# COMPITO SCRITTO 1:
Ricopia fedelmente, dal brano sulla cooperazione scientifica sino-italiana, il tratto che va da "I membri di" fino a "di ricerca congiunti.".
# COMPITO SCRITTO 2:
Prosegui il brano sulla cooperazione scientifica tra Italia e Cina, riprendendo subito dopo la sua ultima frase.

I membri di molti dei gruppi sino-italiani davano mostra di conoscersi molto bene e di conoscere profondamente le rispettive culture o almeno di provare con caparbietà a farlo nel nome del buon esito del proprio lavoro. In definitiva, cooperare nella ricerca scientifica e tecnologica, significa davvero studiare insieme, insegnare insieme, impiantare laboratori di ricerca congiunti.
Una docente della Southeast University di Nanjing (importante università tecnica pubblica di quel Jiangsu che è la provincia cinese più avanzata nello sviluppo e nella produzione di tecnologie, nonché sede di una rinomata scuola di architettura ai primi posti nei ranking nazionali) amava ripetermi qualche anno fa: “Perché dobbiamo siglare degli accordi? Stiamo lavorando insieme, dobbiamo continuare farlo, quando raggiungeremo degli obiettivi, li pubblicheremo. A quel punto metteremo attorno a un tavolo i nostri due rettori e toccherà loro, con più facilità e più felicità, firmare carte che spieghino con precisione che cosa potremmo continuare a fare, secondo i nostri obiettivi e le nostre capacità”.

# ESTRATTI DEI DATI:
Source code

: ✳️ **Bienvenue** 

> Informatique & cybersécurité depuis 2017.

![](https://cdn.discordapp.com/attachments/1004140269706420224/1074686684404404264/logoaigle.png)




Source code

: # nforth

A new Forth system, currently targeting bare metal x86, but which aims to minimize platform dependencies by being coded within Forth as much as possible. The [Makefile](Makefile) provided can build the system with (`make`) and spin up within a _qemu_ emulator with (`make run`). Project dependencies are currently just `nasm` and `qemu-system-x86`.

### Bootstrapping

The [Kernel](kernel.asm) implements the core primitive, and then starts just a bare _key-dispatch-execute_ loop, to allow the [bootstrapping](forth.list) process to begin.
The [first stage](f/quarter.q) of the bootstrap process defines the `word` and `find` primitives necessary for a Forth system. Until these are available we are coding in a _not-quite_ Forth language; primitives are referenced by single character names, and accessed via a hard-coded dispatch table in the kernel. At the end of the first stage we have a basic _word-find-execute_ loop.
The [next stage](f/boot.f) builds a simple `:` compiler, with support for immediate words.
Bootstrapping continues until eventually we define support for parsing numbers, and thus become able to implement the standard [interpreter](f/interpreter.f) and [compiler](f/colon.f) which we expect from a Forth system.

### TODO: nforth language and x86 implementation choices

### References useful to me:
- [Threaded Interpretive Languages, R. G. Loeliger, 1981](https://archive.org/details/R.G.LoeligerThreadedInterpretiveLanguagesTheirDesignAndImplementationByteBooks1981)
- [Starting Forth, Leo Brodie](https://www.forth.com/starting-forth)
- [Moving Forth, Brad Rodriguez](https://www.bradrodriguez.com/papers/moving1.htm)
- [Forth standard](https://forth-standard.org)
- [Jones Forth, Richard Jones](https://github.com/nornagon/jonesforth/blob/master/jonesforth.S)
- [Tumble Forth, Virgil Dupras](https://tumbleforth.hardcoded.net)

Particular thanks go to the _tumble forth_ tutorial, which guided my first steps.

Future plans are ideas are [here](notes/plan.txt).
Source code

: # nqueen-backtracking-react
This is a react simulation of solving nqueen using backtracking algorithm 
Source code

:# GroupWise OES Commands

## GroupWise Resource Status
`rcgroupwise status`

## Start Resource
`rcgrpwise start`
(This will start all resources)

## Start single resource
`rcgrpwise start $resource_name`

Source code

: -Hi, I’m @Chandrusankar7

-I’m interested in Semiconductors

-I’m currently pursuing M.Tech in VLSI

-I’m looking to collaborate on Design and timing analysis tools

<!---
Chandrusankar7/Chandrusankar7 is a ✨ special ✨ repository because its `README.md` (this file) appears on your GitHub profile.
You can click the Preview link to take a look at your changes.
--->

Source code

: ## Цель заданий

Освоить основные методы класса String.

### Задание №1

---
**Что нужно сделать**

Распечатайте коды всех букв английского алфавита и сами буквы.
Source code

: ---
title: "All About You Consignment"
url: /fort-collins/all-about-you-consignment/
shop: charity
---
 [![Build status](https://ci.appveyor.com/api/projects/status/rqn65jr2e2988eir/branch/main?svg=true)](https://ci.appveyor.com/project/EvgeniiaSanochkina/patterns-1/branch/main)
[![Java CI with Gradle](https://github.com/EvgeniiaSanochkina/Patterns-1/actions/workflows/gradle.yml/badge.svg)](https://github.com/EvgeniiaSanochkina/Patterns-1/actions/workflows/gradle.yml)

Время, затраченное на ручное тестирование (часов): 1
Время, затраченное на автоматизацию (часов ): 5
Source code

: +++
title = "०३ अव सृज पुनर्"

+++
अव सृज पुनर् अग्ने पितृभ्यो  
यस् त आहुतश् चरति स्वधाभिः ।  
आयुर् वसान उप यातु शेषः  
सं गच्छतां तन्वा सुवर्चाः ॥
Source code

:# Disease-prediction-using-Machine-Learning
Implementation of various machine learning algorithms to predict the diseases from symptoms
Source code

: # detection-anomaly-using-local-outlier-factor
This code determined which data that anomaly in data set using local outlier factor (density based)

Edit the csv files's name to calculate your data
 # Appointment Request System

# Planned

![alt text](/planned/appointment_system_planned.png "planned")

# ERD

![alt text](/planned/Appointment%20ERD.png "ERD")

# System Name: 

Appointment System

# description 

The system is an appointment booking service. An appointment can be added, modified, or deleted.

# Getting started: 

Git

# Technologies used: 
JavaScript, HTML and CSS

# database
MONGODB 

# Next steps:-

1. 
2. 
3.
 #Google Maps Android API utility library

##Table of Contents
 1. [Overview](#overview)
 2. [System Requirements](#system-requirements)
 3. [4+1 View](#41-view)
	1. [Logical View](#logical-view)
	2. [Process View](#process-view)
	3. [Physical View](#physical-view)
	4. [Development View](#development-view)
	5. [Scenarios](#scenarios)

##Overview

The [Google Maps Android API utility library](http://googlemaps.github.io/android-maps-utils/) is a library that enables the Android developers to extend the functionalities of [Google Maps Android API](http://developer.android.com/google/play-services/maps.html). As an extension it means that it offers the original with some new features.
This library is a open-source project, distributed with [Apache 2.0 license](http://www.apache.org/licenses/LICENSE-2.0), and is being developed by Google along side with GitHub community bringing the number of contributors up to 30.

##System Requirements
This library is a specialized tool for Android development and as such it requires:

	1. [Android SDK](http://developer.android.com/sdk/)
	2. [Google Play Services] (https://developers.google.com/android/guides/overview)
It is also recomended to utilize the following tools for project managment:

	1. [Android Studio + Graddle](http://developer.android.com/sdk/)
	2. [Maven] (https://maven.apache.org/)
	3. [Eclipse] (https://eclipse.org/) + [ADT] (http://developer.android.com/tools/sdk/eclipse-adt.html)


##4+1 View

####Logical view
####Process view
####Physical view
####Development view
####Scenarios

# RISPOSTA FINALE 1:
I membri di molti dei gruppi sino-italiani davano mostra di conoscersi molto bene e di conoscere profondamente le rispettive culture o almeno di provare con caparbietà a farlo nel nome del buon esito del proprio lavoro. In definitiva, cooperare nella ricerca scientifica e tecnologica, significa davvero studiare insieme, insegnare insieme, impiantare laboratori di ricerca congiunti.

# RISPOSTA FINALE 2:
È andata esattamente così. Io e quella collega, direttrice del Dipartimento di Architettura, abbiamo insegnato insieme, incrociando approcci tradizionalmente italiani e temi propri della città cinese, abbiamo pubblicato libri e saggi nei due Paesi, coltivando l’interesse e la passione dei giovani studiosi che avevamo attorno. A quel punto abbiamo messo in piedi progetti di scambio di studenti e un programma di doppia laurea magistrale, così come abbiamo istituito una Joint Research Unit finanziata dai nostri due atenei, e abbiamo partecipato insieme, con le nostre idee, alla costituzione della Internationalization Demonstration School for Architecture, voluta e finanziata dal governo cinese proprio presso la Southeast di Nanjing. Ora, coinvolti altri colleghi dai due Paesi, ci prepariamo a proseguire su questa strada, elaborando insieme progetti di riqualificazione per alcuni distretti della stessa “capitale del sud”, lavorando fianco a fianco con esperti dell’ETH di Zurigo, del MIT o della Pennsylvania University, esplorando possibilità congiunte di ricerca in Tanzania o altrove nella regione centroafricana, facendo assumere da quest’anno al nostro gruppo di ricerca un ruolo crescente nella comunità scientifica mondiale di riferimento.
Se alla fine devo dire qual è stato il segreto di questo felice esito, mi vengono in mente i “nostri” cinesi: gli assegnisti, i dottori e dottorandi migliori (quelli con la famosa borsa “governativa” del China Scholarship Council), e persino alcuni studenti magistrali provenienti da questo Paese, con i quali tutti ho cominciato a lavorare a Torino ormai quasi dieci anni fa e che ho sempre considerato non soltanto come studiosi in formazione o di passaggio nel nostro Paese, ma come autentici “ponti” verso la Cina. Averli messi al lavoro fianco a fianco con i coetanei italiani e gli occidentali in genere ha aiutato a costruire piccole comunità di studiosi che considero il presupposto di una molto più ampia comunità scientifica transnazionale, forse il vero presupposto della crescita di una nuova classe di intellettuali.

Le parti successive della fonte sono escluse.